## [The problem]
Print the lines of the items below from the very first one through the line containing "se online tracking", both included, copying them word for word.

Transcribed page contents:
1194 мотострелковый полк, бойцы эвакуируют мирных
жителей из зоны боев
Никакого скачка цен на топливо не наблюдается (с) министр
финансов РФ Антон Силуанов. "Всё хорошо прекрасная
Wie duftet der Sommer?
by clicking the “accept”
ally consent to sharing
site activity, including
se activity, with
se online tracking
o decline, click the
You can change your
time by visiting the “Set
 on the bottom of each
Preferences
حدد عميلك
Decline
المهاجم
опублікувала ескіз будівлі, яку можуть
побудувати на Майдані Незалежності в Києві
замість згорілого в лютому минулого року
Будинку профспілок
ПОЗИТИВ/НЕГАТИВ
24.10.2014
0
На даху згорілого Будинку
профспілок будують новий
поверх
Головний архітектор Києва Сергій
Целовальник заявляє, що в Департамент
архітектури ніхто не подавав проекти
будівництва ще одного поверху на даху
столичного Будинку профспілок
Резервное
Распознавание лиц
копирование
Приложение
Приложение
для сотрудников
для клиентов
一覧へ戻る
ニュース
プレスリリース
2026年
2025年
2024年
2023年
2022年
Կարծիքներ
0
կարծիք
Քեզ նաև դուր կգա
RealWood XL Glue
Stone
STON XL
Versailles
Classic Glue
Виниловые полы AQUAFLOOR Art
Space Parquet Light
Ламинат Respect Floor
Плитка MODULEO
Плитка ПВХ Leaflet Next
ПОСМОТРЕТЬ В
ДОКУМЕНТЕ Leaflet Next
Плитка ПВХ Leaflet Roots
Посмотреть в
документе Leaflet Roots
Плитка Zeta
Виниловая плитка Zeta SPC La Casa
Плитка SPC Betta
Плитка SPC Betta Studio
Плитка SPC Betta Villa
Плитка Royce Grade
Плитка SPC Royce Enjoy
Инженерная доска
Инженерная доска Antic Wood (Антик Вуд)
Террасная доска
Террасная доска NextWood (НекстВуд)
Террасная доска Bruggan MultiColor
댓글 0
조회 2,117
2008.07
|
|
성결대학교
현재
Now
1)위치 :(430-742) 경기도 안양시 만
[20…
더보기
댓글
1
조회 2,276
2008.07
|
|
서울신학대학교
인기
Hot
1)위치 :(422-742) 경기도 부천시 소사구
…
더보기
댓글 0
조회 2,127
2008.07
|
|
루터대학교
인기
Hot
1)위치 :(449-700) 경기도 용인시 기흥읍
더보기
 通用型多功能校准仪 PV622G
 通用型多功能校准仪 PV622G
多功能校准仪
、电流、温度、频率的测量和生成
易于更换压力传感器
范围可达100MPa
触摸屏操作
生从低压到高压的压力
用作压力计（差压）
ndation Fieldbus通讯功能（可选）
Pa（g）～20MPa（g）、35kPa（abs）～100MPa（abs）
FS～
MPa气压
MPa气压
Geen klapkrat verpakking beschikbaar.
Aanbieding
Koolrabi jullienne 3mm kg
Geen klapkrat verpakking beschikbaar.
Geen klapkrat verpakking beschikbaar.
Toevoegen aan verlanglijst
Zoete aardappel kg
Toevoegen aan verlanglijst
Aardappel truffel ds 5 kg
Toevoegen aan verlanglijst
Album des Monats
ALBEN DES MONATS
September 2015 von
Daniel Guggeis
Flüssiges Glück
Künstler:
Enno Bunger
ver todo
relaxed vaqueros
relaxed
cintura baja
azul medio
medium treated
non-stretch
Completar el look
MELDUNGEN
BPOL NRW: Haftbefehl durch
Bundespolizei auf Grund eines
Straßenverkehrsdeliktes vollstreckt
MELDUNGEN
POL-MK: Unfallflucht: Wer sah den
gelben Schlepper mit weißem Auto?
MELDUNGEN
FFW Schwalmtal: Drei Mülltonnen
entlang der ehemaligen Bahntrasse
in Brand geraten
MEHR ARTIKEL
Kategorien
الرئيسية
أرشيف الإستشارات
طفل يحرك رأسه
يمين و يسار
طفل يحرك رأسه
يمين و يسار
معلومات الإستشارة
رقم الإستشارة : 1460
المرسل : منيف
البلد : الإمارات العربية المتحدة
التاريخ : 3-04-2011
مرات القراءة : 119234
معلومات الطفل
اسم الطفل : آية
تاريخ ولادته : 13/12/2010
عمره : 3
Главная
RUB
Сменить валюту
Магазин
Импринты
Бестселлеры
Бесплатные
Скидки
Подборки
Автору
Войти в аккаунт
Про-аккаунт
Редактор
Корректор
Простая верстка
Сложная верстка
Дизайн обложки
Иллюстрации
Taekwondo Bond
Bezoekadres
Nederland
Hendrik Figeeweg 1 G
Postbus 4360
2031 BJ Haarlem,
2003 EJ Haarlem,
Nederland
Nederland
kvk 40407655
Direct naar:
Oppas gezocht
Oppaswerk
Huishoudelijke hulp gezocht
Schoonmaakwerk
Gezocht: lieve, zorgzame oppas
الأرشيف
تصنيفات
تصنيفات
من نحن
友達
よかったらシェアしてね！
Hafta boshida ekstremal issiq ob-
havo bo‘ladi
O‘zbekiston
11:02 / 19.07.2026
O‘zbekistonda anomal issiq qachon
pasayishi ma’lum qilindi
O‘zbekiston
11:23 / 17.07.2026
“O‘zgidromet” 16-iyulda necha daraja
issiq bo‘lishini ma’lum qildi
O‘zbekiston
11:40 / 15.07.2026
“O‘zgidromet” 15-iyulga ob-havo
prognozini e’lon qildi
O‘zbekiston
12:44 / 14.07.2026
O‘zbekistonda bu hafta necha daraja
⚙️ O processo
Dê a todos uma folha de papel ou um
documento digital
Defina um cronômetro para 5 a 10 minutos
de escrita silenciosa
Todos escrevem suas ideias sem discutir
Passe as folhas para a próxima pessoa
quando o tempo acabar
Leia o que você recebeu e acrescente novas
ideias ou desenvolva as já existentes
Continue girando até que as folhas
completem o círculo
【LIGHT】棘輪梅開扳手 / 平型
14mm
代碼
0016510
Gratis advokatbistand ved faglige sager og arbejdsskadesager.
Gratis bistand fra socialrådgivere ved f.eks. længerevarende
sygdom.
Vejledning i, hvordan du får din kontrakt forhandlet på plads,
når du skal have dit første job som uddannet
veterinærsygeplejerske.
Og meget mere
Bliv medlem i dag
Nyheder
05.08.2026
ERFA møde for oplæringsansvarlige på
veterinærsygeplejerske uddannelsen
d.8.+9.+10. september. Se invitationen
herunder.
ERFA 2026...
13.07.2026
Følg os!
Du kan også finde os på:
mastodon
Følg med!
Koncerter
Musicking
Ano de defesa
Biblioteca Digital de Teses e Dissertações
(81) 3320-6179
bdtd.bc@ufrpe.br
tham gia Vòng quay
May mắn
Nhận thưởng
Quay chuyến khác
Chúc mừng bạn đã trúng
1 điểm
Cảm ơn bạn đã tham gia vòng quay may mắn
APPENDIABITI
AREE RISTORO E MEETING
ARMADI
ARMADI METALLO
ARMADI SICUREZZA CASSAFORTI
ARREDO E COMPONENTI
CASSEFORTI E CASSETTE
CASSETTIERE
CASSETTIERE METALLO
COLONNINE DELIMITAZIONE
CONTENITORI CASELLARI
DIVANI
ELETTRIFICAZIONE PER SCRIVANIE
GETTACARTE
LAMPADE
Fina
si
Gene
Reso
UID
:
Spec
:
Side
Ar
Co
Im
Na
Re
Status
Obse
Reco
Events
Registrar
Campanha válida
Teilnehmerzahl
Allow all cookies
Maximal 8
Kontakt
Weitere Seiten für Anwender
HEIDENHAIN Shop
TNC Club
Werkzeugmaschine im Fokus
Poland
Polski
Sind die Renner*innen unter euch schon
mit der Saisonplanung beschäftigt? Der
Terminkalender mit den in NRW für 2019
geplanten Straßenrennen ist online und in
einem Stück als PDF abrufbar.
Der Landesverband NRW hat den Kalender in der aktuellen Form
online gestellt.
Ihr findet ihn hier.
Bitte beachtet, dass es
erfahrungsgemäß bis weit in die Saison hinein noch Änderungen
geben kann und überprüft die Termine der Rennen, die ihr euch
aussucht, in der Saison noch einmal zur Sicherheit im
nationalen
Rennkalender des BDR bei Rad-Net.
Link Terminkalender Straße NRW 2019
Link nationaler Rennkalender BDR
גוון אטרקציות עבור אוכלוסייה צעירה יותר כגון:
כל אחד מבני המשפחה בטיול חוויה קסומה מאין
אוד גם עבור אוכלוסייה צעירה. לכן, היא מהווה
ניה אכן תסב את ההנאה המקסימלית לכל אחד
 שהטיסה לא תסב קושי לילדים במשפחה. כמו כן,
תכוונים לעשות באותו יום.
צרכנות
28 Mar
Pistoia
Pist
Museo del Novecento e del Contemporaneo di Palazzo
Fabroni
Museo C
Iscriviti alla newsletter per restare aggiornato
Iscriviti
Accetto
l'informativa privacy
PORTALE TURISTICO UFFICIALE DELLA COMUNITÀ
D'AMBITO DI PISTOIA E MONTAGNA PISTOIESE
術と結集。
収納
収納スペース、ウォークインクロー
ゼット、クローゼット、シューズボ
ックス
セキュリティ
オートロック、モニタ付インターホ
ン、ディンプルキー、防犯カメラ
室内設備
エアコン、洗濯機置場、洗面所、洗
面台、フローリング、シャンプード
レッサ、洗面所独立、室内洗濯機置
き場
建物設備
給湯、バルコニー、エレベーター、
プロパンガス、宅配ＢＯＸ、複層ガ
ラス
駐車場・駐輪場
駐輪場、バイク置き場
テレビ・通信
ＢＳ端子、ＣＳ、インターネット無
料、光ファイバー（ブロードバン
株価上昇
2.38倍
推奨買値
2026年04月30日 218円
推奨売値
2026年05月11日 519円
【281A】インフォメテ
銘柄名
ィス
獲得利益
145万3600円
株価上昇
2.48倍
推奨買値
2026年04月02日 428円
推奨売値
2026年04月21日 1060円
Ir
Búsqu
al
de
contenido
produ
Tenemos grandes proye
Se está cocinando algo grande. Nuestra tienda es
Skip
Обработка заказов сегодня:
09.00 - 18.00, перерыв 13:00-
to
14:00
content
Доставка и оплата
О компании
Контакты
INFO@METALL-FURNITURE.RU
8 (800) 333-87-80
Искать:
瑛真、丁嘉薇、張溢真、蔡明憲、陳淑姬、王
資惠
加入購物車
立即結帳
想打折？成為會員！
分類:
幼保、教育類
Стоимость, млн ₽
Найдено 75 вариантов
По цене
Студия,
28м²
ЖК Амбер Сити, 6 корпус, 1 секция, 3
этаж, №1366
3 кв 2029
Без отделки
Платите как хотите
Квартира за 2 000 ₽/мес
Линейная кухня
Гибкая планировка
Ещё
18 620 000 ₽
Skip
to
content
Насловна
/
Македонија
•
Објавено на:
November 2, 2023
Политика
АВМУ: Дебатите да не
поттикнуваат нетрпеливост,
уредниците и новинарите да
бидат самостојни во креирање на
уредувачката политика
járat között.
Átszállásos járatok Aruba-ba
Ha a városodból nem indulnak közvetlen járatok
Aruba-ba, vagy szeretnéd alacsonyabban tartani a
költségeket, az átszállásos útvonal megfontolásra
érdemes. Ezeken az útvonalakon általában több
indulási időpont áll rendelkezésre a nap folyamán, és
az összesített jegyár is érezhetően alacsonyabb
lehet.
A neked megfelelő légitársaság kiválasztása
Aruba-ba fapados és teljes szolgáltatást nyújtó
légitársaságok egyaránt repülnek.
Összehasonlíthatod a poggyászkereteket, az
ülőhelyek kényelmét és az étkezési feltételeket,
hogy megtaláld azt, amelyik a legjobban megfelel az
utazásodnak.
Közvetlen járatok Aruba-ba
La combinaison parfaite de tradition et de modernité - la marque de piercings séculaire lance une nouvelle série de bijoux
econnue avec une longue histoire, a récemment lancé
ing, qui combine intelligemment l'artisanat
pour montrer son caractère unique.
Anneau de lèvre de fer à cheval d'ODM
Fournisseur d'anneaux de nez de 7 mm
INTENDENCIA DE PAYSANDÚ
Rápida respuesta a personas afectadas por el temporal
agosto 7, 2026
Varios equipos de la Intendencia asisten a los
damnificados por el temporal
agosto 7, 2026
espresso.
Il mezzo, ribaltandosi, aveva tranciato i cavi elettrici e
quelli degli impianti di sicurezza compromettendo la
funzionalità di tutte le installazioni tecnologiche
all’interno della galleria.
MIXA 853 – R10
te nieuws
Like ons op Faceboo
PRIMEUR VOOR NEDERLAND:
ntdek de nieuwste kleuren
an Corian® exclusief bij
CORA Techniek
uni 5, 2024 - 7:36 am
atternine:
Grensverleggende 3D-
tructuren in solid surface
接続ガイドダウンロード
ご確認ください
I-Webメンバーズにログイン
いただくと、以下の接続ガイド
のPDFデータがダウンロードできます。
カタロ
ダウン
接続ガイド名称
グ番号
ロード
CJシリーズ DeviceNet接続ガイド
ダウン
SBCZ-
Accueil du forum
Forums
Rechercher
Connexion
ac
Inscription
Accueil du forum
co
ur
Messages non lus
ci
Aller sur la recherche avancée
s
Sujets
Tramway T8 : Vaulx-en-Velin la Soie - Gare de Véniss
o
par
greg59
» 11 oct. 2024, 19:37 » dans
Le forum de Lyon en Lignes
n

## [Finished task]
1194 мотострелковый полк, бойцы эвакуируют мирных
жителей из зоны боев
Никакого скачка цен на топливо не наблюдается (с) министр
финансов РФ Антон Силуанов. "Всё хорошо прекрасная
Wie duftet der Sommer?
by clicking the “accept”
ally consent to sharing
site activity, including
se activity, with
se online tracking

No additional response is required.